» TASK OBJECTIVE
Write out the part of the dusky shark profile that opens with the words containing "Did You Know?" and closes with "in their home.".

» EXCERPTED PASSAGE
-=-=-

Dusky Shark

Almost 50 years
From shallow inshore waters out to the continental shelf
The Western Atlantic, Caribbean, Gulf of Mexico, the Pacific and the Mediterranean
Bony fish like bluefish, tuna and grouper, as well as crabs, octopuses and other sharks
Dusky sharks are big ocean predators that can reach up to 400 lbs. They are found in tropical and subtropical waters around the world and make long seasonal migrations all the way from the equator to the poles. Despite their massive migrations, females stay close to home when it comes time to give birth—they’ll often stay near where they were born. Dusky sharks don’t reach sexual maturity until they’re 20 years old, and females give birth only once every three years. That’s because females have a gestation period of 22 months—that’s almost two years! Each litter is six to 12 baby dusky sharks, and they will hang out in inshore nurseries until they’re big enough to venture out in the open ocean. These young sharks have to be careful that they aren’t eaten by larger sharks like bull sharks. By the time they reach adulthood, no one is really big enough to mess with them!
Did You Know?
Although dusky sharks rarely interact with humans, their size and proximity to shore could potentially be dangerous. Shark attacks are very unlikely, however, and it’s important to remember that when we are in the ocean, we are a guest in their home.
Status and Conservation
Dusky sharks are under threat from overfishing (including when they’re accidentally caught as bycatch), pollution and habitat loss. Because they are slow growing and late to reach maturity, it can be difficult for them to rebuild their declining numbers.

-=-=-

» THE DATA
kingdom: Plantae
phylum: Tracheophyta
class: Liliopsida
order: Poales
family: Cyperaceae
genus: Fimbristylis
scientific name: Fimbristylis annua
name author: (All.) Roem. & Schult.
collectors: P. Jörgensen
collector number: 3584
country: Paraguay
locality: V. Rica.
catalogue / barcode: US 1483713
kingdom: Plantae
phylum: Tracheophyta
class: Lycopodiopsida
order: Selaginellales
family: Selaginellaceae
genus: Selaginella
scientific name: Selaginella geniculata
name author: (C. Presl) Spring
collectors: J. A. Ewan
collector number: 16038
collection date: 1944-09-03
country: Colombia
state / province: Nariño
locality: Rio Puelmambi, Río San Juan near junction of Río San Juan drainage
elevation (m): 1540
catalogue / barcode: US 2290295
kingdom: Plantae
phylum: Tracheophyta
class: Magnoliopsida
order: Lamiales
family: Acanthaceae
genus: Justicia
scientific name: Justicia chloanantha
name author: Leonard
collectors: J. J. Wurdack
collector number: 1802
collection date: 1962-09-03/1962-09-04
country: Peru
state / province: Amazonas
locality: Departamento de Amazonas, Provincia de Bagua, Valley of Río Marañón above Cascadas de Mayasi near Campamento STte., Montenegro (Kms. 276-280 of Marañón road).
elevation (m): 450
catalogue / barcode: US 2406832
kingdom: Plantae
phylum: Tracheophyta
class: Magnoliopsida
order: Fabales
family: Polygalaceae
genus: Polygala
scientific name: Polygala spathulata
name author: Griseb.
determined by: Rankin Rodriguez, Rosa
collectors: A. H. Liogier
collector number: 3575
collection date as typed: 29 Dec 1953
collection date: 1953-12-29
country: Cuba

-=-=-

» ANSWER BOX
Did You Know?
Although dusky sharks rarely interact with humans, their size and proximity to shore could potentially be dangerous. Shark attacks are very unlikely, however, and it’s important to remember that when we are in the ocean, we are a guest in their home.